"It is essential that the system is made more transparent by having the Labour Department reveal the details of the penalties levied and compensation paid to the child workers" said Supreme Court lawyer

Rescued child workers seldom get the compensation or benefits under various schemes they are entitled to and often end up forced into working like bonded labourers due to the same.

Supreme Court lawyer Ravi Kant, also president of NGO Shakti Vahini, which has been actively involved in the rescue of child workers in Delhi and elsewhere, said less than 20 per cent of the rescued children are getting the compensation meant for them.

“The idea behind imposing the Rs.20,000 fine was to make it act as a deterrent, but I do not know how effective it has proved as a tool,” Mr. Kant said.
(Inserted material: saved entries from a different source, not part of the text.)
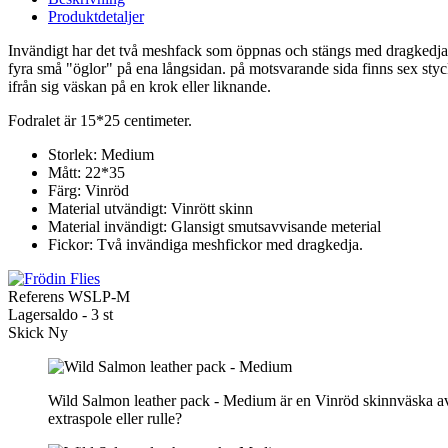
Produktdetaljer
Invändigt har det två meshfack som öppnas och stängs med dragkedja. 
fyra små "öglor" på ena långsidan. på motsvarande sida finns sex styck
ifrån sig väskan på en krok eller liknande.
Fodralet är 15*25 centimeter.
Storlek: Medium
Mått: 22*35
Färg: Vinröd
Material utvändigt: Vinrött skinn
Material invändigt: Glansigt smutsavvisande meterial
Fickor: Två invändiga meshfickor med dragkedja.
Referens
WSLP-M
Lagersaldo -
3 st
Skick
Ny
Wild Salmon leather pack - Medium är en Vinröd skinnväska av m
extraspole eller rulle?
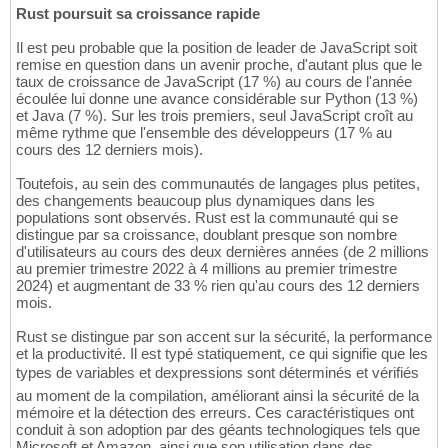
Rust poursuit sa croissance rapide
Il est peu probable que la position de leader de JavaScript soit
remise en question dans un avenir proche, d'autant plus que le
taux de croissance de JavaScript (17 %) au cours de l'année
écoulée lui donne une avance considérable sur Python (13 %)
et Java (7 %). Sur les trois premiers, seul JavaScript croît au
même rythme que l'ensemble des développeurs (17 % au
cours des 12 derniers mois).
Toutefois, au sein des communautés de langages plus petites,
des changements beaucoup plus dynamiques dans les
populations sont observés. Rust est la communauté qui se
distingue par sa croissance, doublant presque son nombre
d'utilisateurs au cours des deux dernières années (de 2 millions
au premier trimestre 2022 à 4 millions au premier trimestre
2024) et augmentant de 33 % rien qu'au cours des 12 derniers
mois.
Rust se distingue par son accent sur la sécurité, la performance
et la productivité. Il est typé statiquement, ce qui signifie que les
types de variables et dexpressions sont déterminés et vérifiés
au moment de la compilation, améliorant ainsi la sécurité de la
mémoire et la détection des erreurs. Ces caractéristiques ont
conduit à son adoption par des géants technologiques tels que
Microsoft et Amazon, ainsi que son utilisation dans des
For the welfare of the children, he said, it is essential that the system is made more transparent by having the Labour Department reveal the details of the penalties levied and compensation paid to the child workers.

Mr. Kant said the Supreme Court had also laid down that forced work by children without wages be booked under the Bonded Labour Act. This was also meant to provide the benefits of the Indira Vikas Yojana, to enable one member of the family get a job and enable the family access to ration supply as under the Below Poverty Line category that provides for the cheapest rations.
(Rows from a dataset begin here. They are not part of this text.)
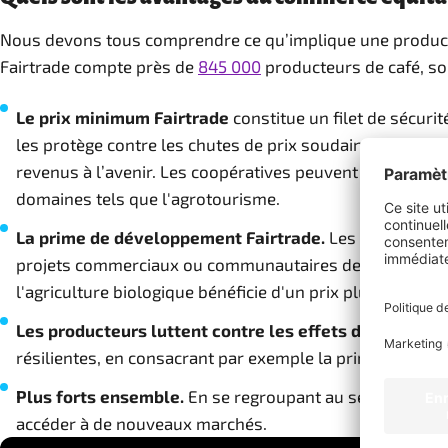
Nous devons tous comprendre ce qu’implique une producti
Fairtrade compte près de
845 000
producteurs de café, so
Le prix minimum Fairtrade
constitue un filet de sécuri
les protège contre les chutes de prix soudaines, tout e
revenus à l’avenir. Les coopératives peuvent investir da
domaines tels que l'agrotourisme.
La prime de développement Fairtrade.
Les producteurs
projets commerciaux ou communautaires de leur choix, Une
l'agriculture biologique bénéficie d'un prix plus élevé.
Les producteurs luttent contre les effets du changem
résilientes, en consacrant par exemple la prime à l’acha
Plus forts ensemble.
En se regroupant au sein d’organ
accéder à de nouveaux marchés.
But even here, the implementation has left a lot to be desired and only a small fraction of the rescued children actually get the benefits of this scheme.

A senior Labour Department official agreed that less than 20 per cent of the rescued children get the compensation money in hand. The reasons for this are many. The law as of now prohibits opening of an account in the name of a minor alone and they also cannot be issued debit cards. “While there is no one to ask about the welfare of these children when they are working, once they are rescued their relatives or distant relatives turn up for a slice of the money they are to get. It has also been seen that sometimes the families of these children force them back into the drudgery after getting the compensation amounts. The money lures them.”
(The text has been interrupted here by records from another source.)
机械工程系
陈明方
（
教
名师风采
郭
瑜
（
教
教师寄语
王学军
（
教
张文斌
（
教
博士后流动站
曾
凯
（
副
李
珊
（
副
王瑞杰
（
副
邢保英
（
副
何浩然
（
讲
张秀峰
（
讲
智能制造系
The official said the Municipal Corporation of Delhi had in 2008 issued instructions that all rescued child workers would be given admission in the schools all through the year to ensure their proper rehabilitation. “Despite this, most child workers find their way back into the trade they are engaged in due to family pressure.”

The official said the parents are seldom booked for abetting child labour. Though The Children (Pledging of Labour) Act, 1933, provided for imposition of a penalty of Rs.50 on the parents and of Rs.250 on those engaging the parents for the services of their children, this law is seldom used to curb child labour.

He said the children who are rescued are produced before the Child Welfare Committee dealing with the respective area. In all, there are four such committees in Delhi. These committees have magisterial powers and they give the custody of the children to the care homes which are being run by various non government organisations.

Children hailing from other States are repatriated to their native place. They are supposed to be paid a part of the Rs.20,000 fine imposed on the employer.